SAUH BAGI JIWA
“Jauhkanlah dari padaku kecurangan dan kebohongan. Jangan berikan kepadaku kemiskinan atau kekayaan. Biarkanlah aku menikmati makanan yang menjadi bagianku. Supaya, kalau aku kenyang, aku tidak menyangkal-Mu dan berkata: Siapa TUHAN itu? Atau, kalau aku miskin, aku mencuri, dan mencemarkan nama Allahku“
(Amsal 30:8-9)
“Jauhkanlah dari padaku kecurangan dan kebohongan. Jangan berikan kepadaku kemiskinan atau kekayaan. Biarkanlah aku menikmati makanan yang menjadi bagianku. Supaya, kalau aku kenyang, aku tidak menyangkal-Mu dan berkata: Siapa TUHAN itu? Atau, kalau aku miskin, aku mencuri, dan mencemarkan nama Allahku“
(Amsal 30:8-9)
Menjadi orang yang sangat kaya raya mungkin adalah impian dari banyak orang. Jika kita mempunyai harta yang berlimpah, ada banyak hal yang bisa kita lakukan tanpa perlu khawatir akan uang. Ingin memiliki rumah? Tinggal pilih lokasi dan langsung beli tanpa timbang-timbang lagi harganya. Ingin memiliki mobil? Tinggal ke showroom lalu memilih model dan warna lalu bayar tanpa tengok-tengok lagi jumlah nolnya. Ingin jalan-jalan keluar negeri? Tinggal pilih tujuan dan berangkat saja. Ingin berburu kuliner pun menjadi perkara sepele: sarapan pagi di Singapura, makan siang di Bangkok dan makan malam di Macao. Hal tersebut mudah saja dilakukan jika kita memiliki segala-galanya.

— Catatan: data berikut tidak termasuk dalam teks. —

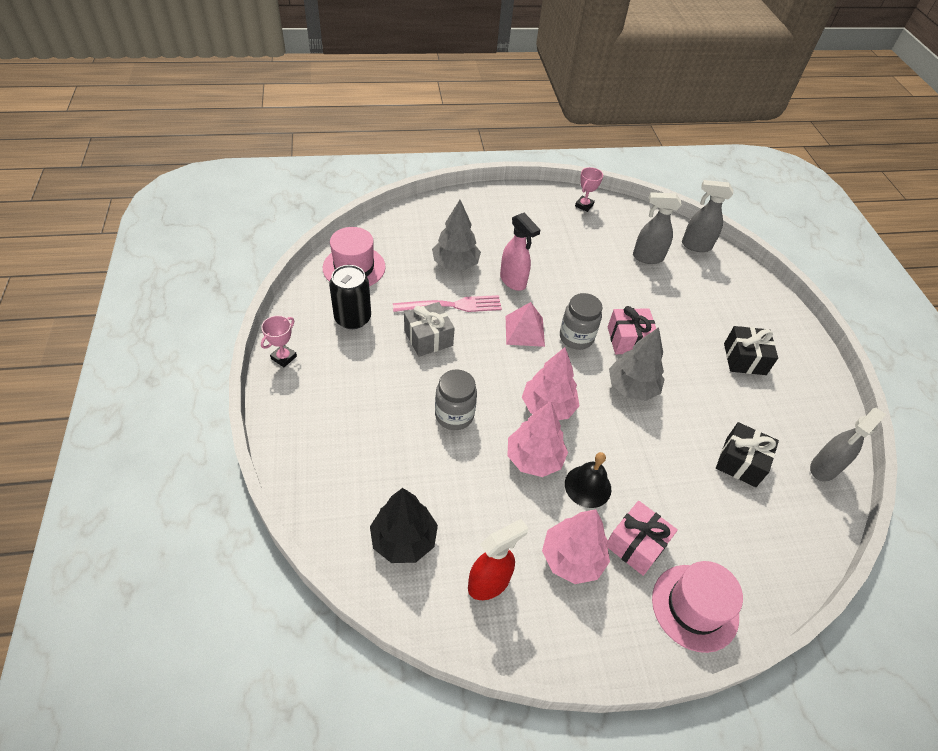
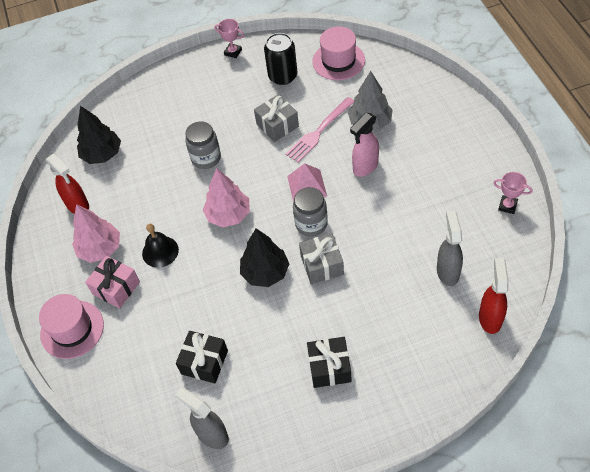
camera: 90 degrees right, 5 degrees up
(452, 305) = (319, 132): pink fork -> pink fork turned 60 degrees clockwise
(534, 459) = (178, 214): pink tree -> none
(628, 340) = (322, 265): pink gift -> grey gift
(632, 387) = (265, 272): grey tree -> black tree
(695, 245) = (490, 318): grey spray bottle -> red spray bottle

Oh, sungguh indahnya jadi orang kaya. Tapi benarkah demikian? Jangan senang dulu, ternyata kekayaan bukan jaminan kebahagiaan. Banyak juga orang kaya yang tidak berbahagia; mereka banyak mengalami tekanan, hidup dalam kekuatiran dan ketakutan, bahkan tidak sedikit yang mengakhiri hidupnya dengan bunuh diri. Selain itu, tidak sedikit juga yang imannya berubah karena kekayaan. Jadi apakah sekarang kita masih berpikir bahwa kalau kita kaya raya, kita pasti bahagia?
Di dalam Alkitab, ada seorang tokoh yang memohon kepada Tuhan supaya ia tidak miskin tapi juga tidak kaya. Kalau permohonan “jangan miskin” itu pasti semua sepakat, tetapi kalau permohonan “jangan kaya” ini sesuatu yang tak lazim. Tapi alasan Agur bin Yake menulis permohonan ini ternyata cukup mendasar. Tersirat dalam permohonannya bahwa dalam kaya atau miskin, bisa muncul kecurangan dan kebohongan. Dalam kemiskinan, kita bisa jadi pencuri, sedangkan dalam kekayaan kita bisa lupa akan Tuhan. Lalu apa yang harus kita lakukan sekarang?
Mari kita baca permohonan Agur yang satu ini, “Biarkanlah aku menikmati makanan yang menjadi bagianku.” Daripada meminta kekayaan, lebih baik kita meminta suatu kecukupan. Jika kita merasa cukup dengan apa yang kita miliki, kita dapat terhindar dari sikap bersungut-sungut atau mencemarkan nama Tuhan. Kita juga mau belajar untuk mengakui bahwa semua yang kita miliki adalah dari Tuhan, sehingga kita tidak menyombongkan diri. Permohonan Agur bin Yake ini sangat menarik dan mempunyai makna yang dalam. Pada hari ini, marilah kita mau merenungkan perkataan tokoh ini.
Selamat beraktivitas dan Tuhan Yesus memberkati.